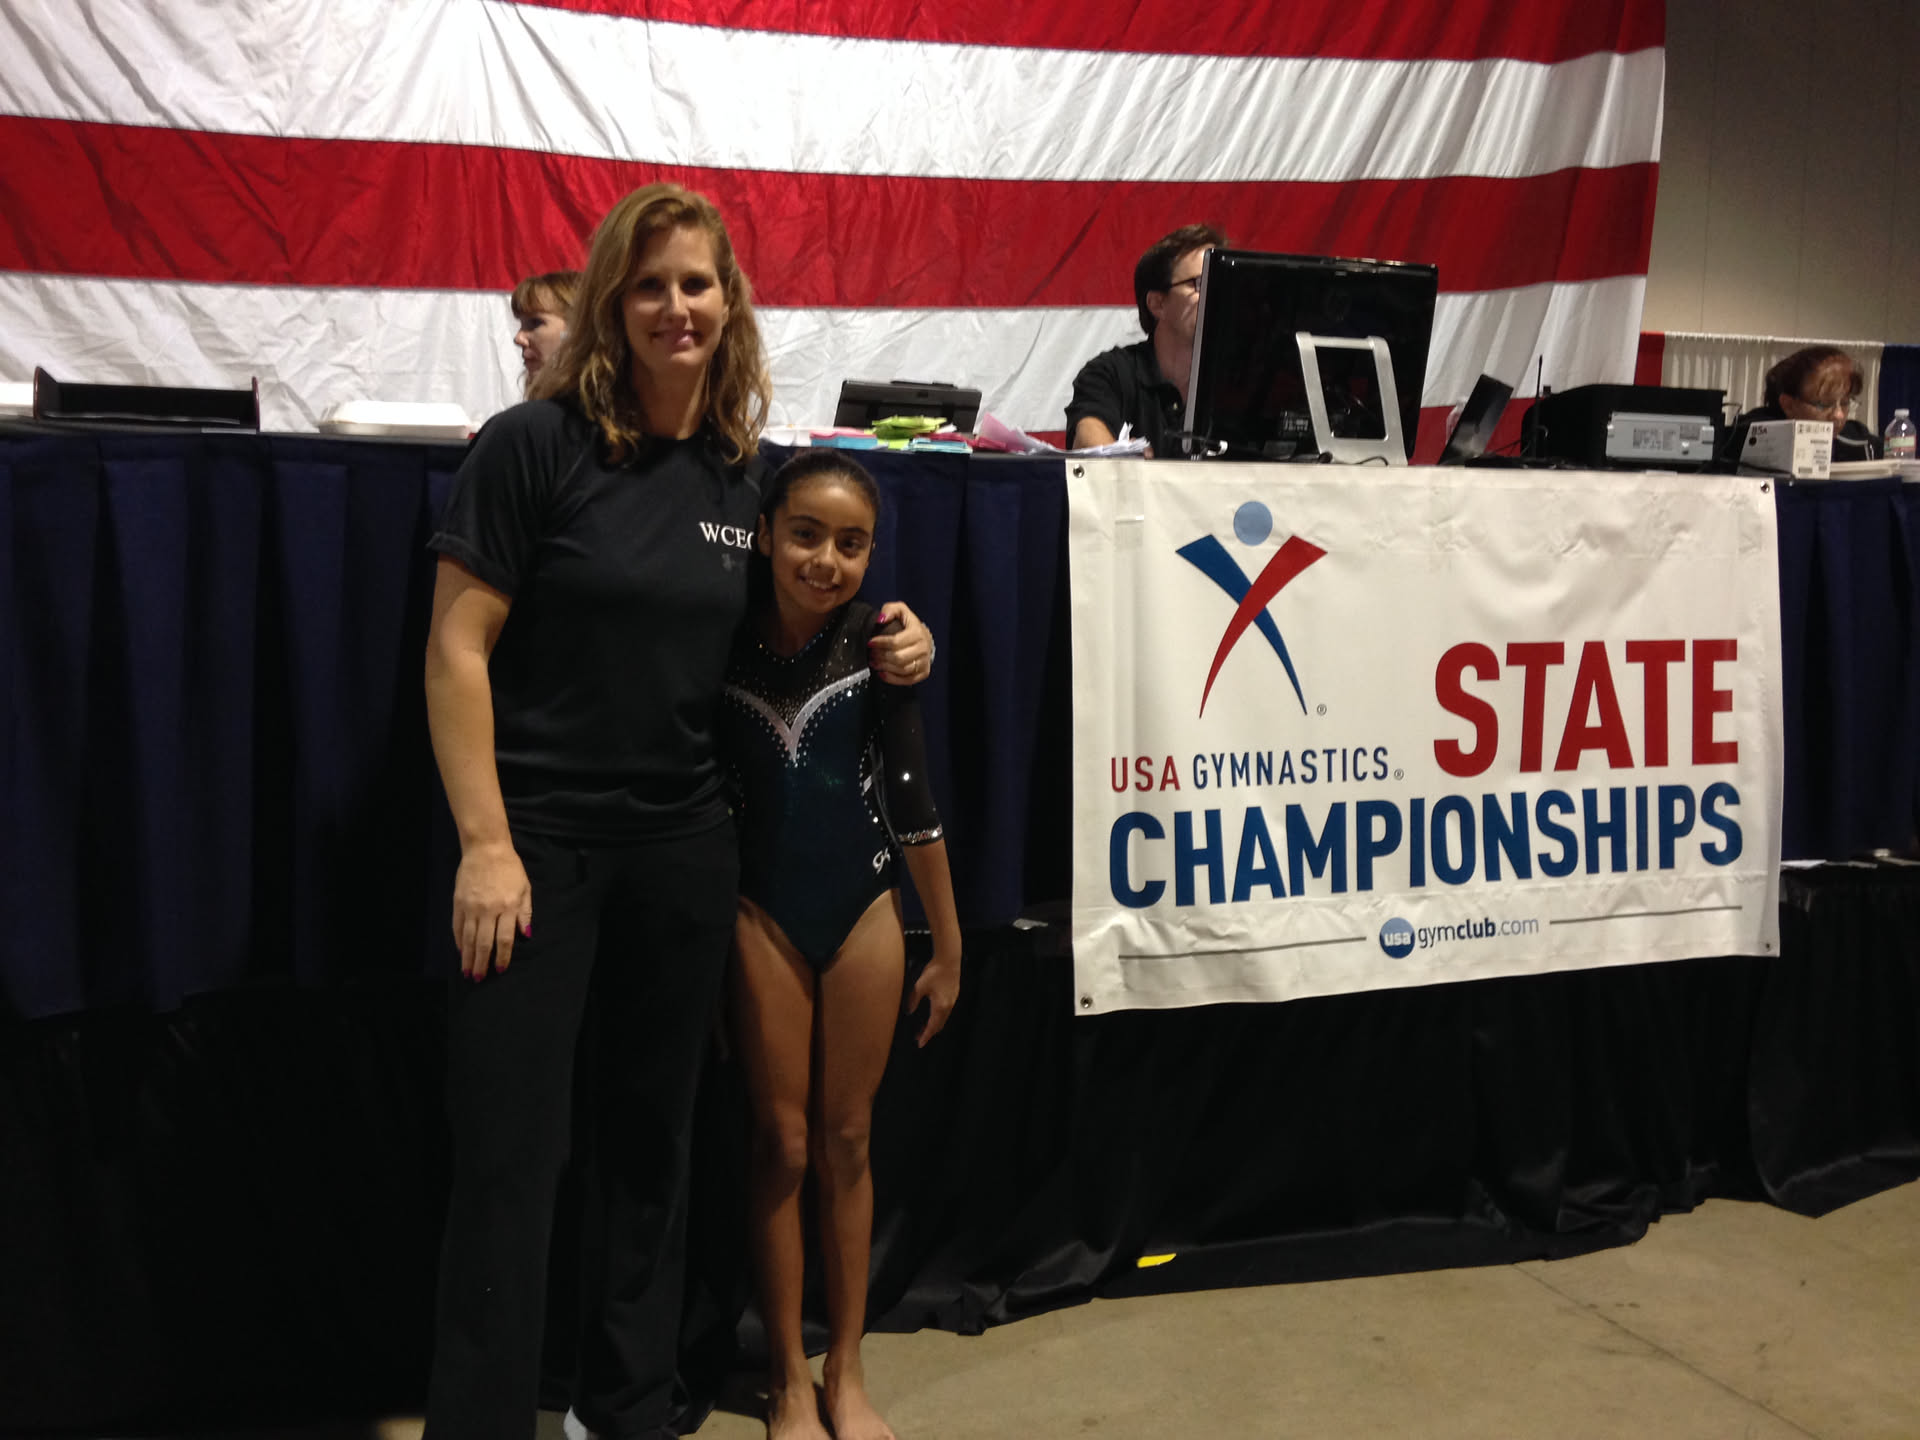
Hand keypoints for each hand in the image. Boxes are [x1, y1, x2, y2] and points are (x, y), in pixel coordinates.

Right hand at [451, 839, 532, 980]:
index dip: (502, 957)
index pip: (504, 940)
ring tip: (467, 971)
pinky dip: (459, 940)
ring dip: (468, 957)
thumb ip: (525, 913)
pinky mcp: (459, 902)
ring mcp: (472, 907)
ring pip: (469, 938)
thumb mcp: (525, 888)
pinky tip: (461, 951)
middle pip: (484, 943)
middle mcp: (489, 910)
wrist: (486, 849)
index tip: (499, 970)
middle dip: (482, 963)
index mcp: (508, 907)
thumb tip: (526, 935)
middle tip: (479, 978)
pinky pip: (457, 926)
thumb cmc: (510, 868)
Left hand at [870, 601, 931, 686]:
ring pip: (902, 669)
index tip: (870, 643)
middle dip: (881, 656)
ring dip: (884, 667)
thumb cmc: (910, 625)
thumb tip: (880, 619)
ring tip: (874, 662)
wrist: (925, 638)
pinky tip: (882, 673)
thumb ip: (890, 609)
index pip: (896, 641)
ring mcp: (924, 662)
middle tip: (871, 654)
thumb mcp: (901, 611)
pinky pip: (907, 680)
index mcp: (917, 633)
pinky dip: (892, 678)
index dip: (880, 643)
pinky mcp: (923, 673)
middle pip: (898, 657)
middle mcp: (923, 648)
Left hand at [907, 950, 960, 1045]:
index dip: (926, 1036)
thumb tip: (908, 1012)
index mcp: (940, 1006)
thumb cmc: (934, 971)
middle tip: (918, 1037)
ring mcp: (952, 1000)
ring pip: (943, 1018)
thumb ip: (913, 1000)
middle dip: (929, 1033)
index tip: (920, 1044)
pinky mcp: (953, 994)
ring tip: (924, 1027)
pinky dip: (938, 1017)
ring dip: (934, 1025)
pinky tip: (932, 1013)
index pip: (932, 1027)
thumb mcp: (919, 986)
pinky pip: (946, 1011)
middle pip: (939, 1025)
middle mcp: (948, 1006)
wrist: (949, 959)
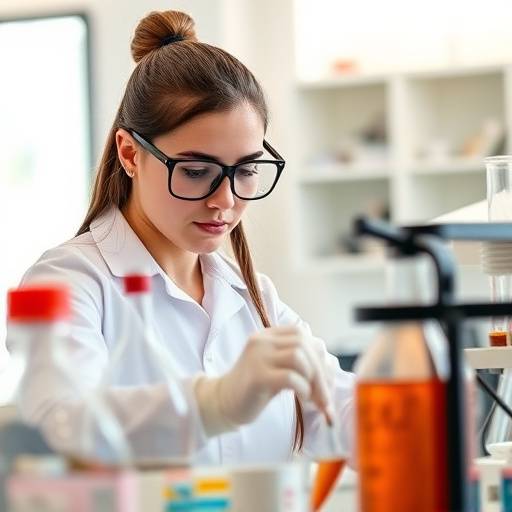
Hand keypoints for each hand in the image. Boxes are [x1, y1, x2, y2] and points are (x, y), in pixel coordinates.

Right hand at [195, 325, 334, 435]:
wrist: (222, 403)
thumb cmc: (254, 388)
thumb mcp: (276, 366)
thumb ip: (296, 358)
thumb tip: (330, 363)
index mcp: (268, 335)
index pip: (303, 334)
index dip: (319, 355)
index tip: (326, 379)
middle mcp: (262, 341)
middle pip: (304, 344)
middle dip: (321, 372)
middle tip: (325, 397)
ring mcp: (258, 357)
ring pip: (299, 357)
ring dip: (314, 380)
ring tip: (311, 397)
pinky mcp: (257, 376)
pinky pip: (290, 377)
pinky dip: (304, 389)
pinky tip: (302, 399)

=== WHAT TO DO ===
The expected output is exactly the lines of the listing above between the line holding "pinky dip: (459, 940)" and the line holding "middle mcp: (923, 648)", inclusive.

=== SOLUTION FOR THIS PROBLEM ===
pinky dip: (459, 940)
ring dip: (468, 957)
thumb ip: (525, 913)
pinky mcp: (459, 902)
ring mcp: (472, 907)
ring pip: (469, 938)
thumb mcp: (525, 888)
pinky tip: (461, 951)
middle pip: (484, 943)
middle mcp: (489, 910)
wrist: (486, 849)
index tip: (499, 970)
middle dip: (482, 963)
index mcp: (508, 907)
thumb tip: (526, 935)
middle tip: (479, 978)
pinky pip: (457, 926)
thumb cmc: (510, 868)
Left hand at [870, 601, 931, 686]:
ring pip: (902, 669)
index tip: (870, 643)
middle dip: (881, 656)
ring dip: (884, 667)
thumb cmc: (910, 625)
thumb tip: (880, 619)
ring tip: (874, 662)
wrist: (925, 638)
pinky tip: (882, 673)
thumb ip: (890, 609)
index pip: (896, 641)
ring mcp: (924, 662)
middle tip: (871, 654)
thumb mcp: (901, 611)
pinky pip: (907, 680)
index mcp: (917, 633)
pinky dip: (892, 678)
index dip: (880, 643)
pinky mcp: (923, 673)
middle pip: (898, 657)
middle mcp: (923, 648)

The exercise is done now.